Deploy rate limiting in shadow mode (dry run) for the rest gateway for collecting stats.
- Phase 0: prepare infrastructure
- enabled: true: add ratelimit service and dependencies
- shadow_mode: false: (default)
- default_policy: experiment-2025 (default)
- user_id_cookie: "" (default)
- fallback_class: no-limit: avoid accidental enforcment of rate limits
- require_opt_in: true: disable rate limiting per default
- confirm that the ratelimit and nutcracker containers have been added to the gateway pod
- use curl to confirm that rate limiting does not apply on any route
- use envoy's admin interface to check that no requests are being made to the ratelimit service
- Phase 1: enable manual testing of limit enforcement
- allow_client_headers: true to enable manual testing
- enable_x_ratelimit_headers: true to enable x-ratelimit headers in the response (T408839)

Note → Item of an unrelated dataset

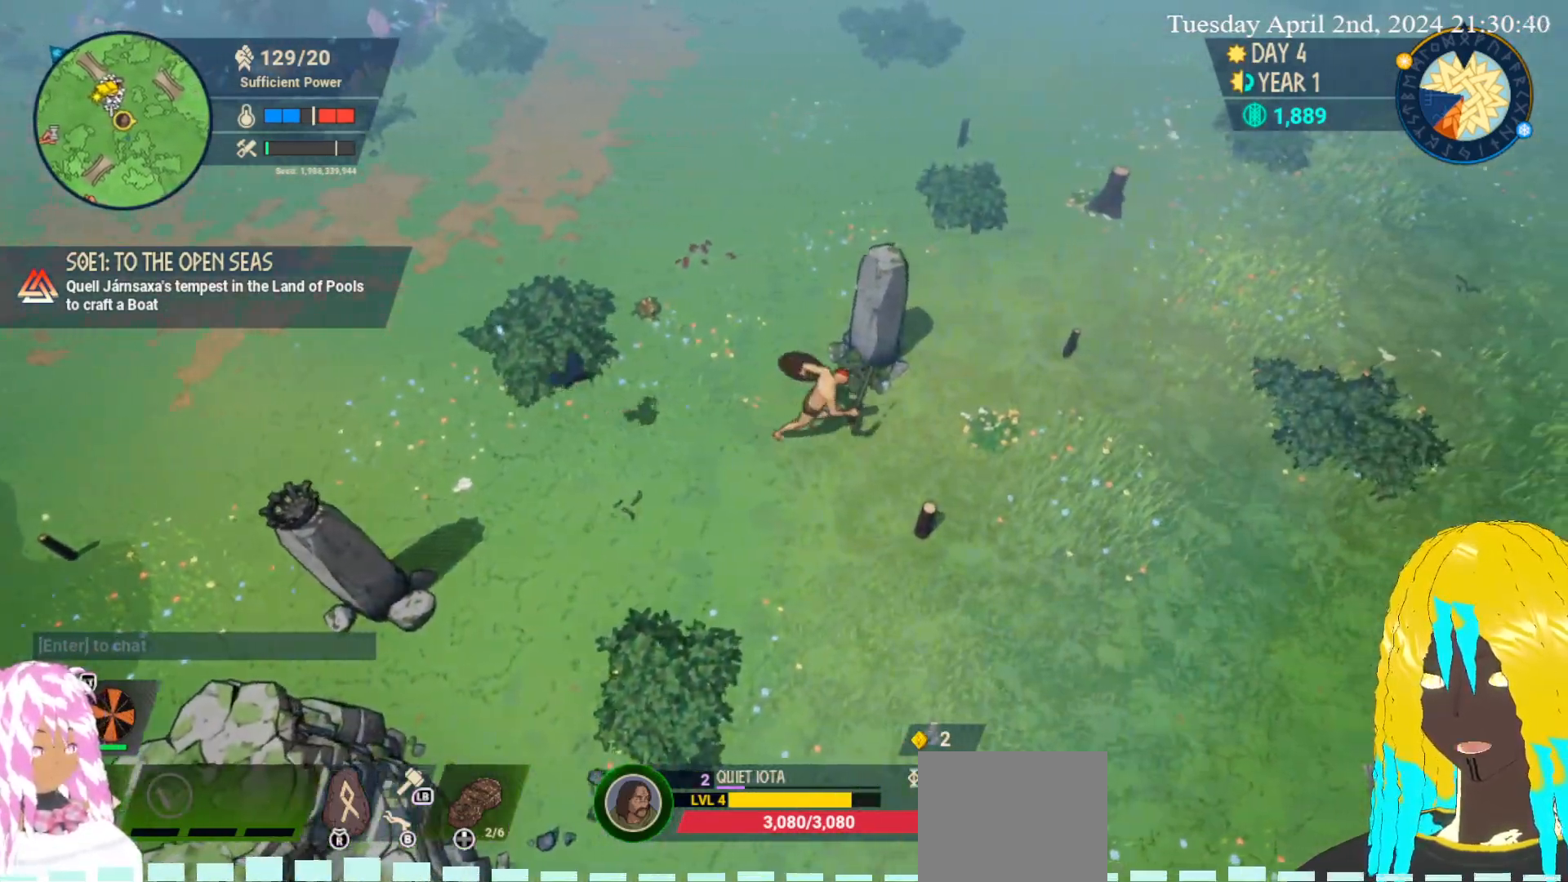
{"buttons": [], "left_stick": "right", "right_stick": "center", "events": []}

- apply_rate_limiting: true on some routes, to activate rate limiting
- editor-analytics: /api/rest_v1/metrics/editors/ and /api/rest_v1/registered-users/ (~ 1 req/sec)
- wikifeeds: /api/rest_v1/page/random/ and /api/rest_v1/page/feed/ (~200 req/sec, top user > 12k req/hour)
- Use curl to test that no rate limits are applied on /api/rest_v1/metrics/editors/ and /api/rest_v1/page/random/
- set the User-Agent header to something useful that points to this ticket.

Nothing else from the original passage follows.